Nursing bitterness is no part of Xanana Gusmao's message. Just before the vote he offered a "general amnesty for all political crimes committed until now". Now, however, after thousands of post-ballot murders, he does not want the amnesty promise to be "an incentive for other violence and animal-type behaviour".
In the context of a spirit of national unity he says that all those who were pro-autonomy (pro-Indonesia) but anti-violence can be encompassed. And he had some names here for a government of national unity. Among them are Mario Carrascalao, a former governor of East Timor under Indonesia and brother of Manuel, a CNRT leader whose son was murdered last April during the visit of the Minister for Foreign Affairs, Mr Andrews, and of Joao, the official CNRT spokesman.
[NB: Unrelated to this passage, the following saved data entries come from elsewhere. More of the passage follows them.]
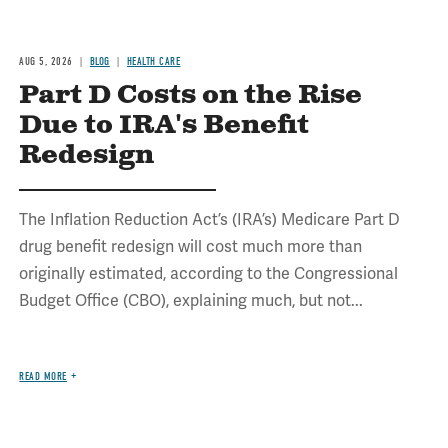
AUG 5, 2026
BLOG
HEALTH CARE
Part D Costs on the Rise
Due to IRA's Benefit
Redesign
The Inflation Reduction Act’s (IRA’s) Medicare Part D
drug benefit redesign will cost much more than
originally estimated, according to the Congressional
Budget Office (CBO), explaining much, but not...
READ MORE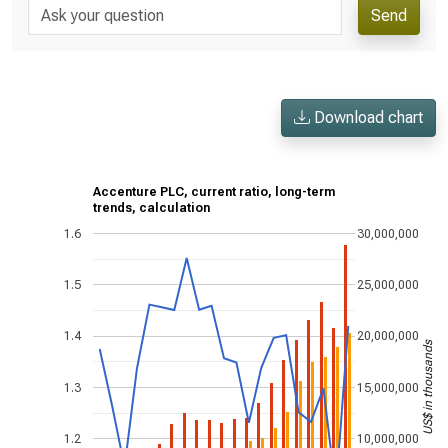
Send
Download chart
Accenture PLC, current ratio, long-term
trends, calculation
1.6
30,000,000
1.5
25,000,000
1.4
20,000,000
US$ in thousands
1.3
15,000,000
1.2
10,000,000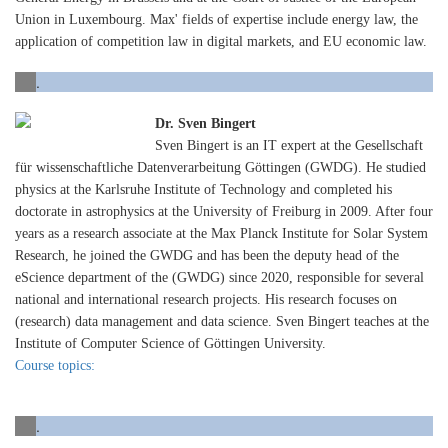
Union in Luxembourg. Max' fields of expertise include energy law, the
application of competition law in digital markets, and EU economic law.
.
Dr. Sven Bingert
Sven Bingert is an IT expert at the Gesellschaft
für wissenschaftliche Datenverarbeitung Göttingen (GWDG). He studied
physics at the Karlsruhe Institute of Technology and completed his
doctorate in astrophysics at the University of Freiburg in 2009. After four
years as a research associate at the Max Planck Institute for Solar System
Research, he joined the GWDG and has been the deputy head of the
eScience department of the (GWDG) since 2020, responsible for several
national and international research projects. His research focuses on
(research) data management and data science. Sven Bingert teaches at the
Institute of Computer Science of Göttingen University.
Course topics:
.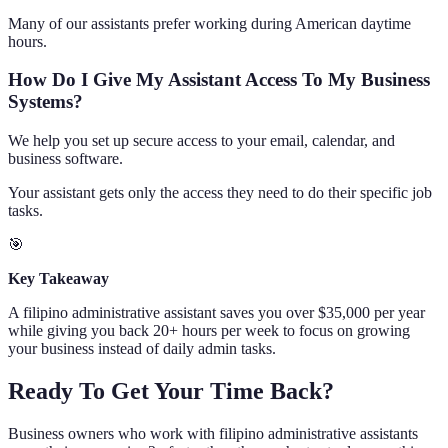
Many of our assistants prefer working during American daytime
hours.
How Do I Give My Assistant Access To My Business
Systems?
We help you set up secure access to your email, calendar, and
business software.
Your assistant gets only the access they need to do their specific job
tasks.
🎯
Key Takeaway
A filipino administrative assistant saves you over $35,000 per year
while giving you back 20+ hours per week to focus on growing
your business instead of daily admin tasks.
Ready To Get Your Time Back?
Business owners who work with filipino administrative assistants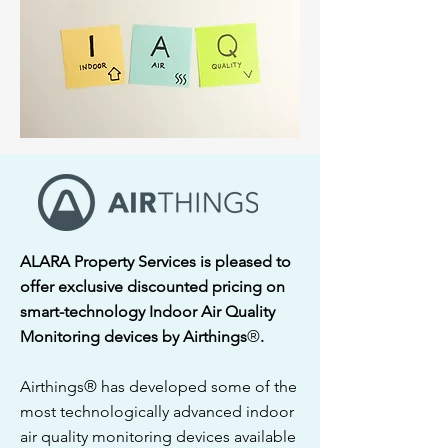
ALARA Property Services is pleased to
offer exclusive discounted pricing on
smart-technology Indoor Air Quality
Monitoring devices by Airthings
®
.
Airthings® has developed some of the
most technologically advanced indoor
air quality monitoring devices available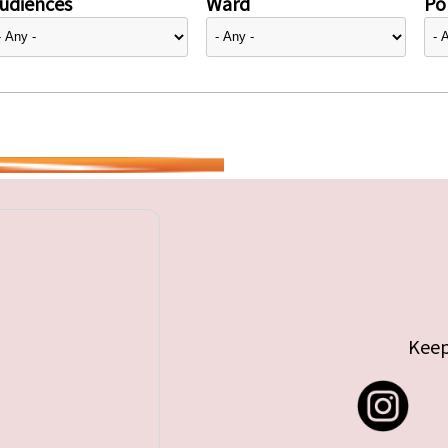
udiences
Ward
Pol
Keep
But "for all those who are murderers and destroyers of our people they must return and explain what they did to the people and acknowledge seriously their crimes," Gusmao said. Amnesty can hurt the feelings of people so the people must decide.
Accompanying "President Gusmao" was Jose Ramos Horta, the Nobel laureate who has been known as East Timor's "foreign minister in exile". He says he is tired of travelling and, while he will work with his leader until December, he has not yet decided to accept an offer of a place in government.
But Gusmao deferred to him on several questions yesterday as if Ramos Horta were his prime minister. And Ramos Horta suggested another name, Father Filomeno Jacob PhD, for the foreign portfolio.
So it may not be true that he will write silly books and open "an Irish bar in Dili" as he has been telling me.
Turning the other cheek has been the mark of Gusmao's recent leadership of FALINTIL. Had the army become a mainly "symbolic force" of just 600? No, FALINTIL's observance of a ceasefire and cantonment, unlike the militias, had been a deliberate decision "not to feed into what the Indonesians were doing".
In fact FALINTIN had recently engaged the army and militias twice. In one fight they captured 19 modern weapons before freeing captured soldiers. In another, after a priest and two nuns were murdered, FALINTIN killed 13 militia fighters.
In the new state, "a market economy with selective intervention of the State to ensure equity, transparency and efficiency", the Indonesian Bahasa language will continue to be taught along with "the mother tongue", Tetum.
Forgiveness is intended to be the mark of the new country of the new millennium. Gusmao says he has already told Mr Alatas that "all that has happened has damaged the image of Indonesia and we are willing to overlook this and put it in the past." But, he says, to restore a "cleaner image" to Indonesia its government must help.
In East Timor "we don't feel revenge but justice", says the president, stressing the need for accountability to help the people's feelings of deep trauma.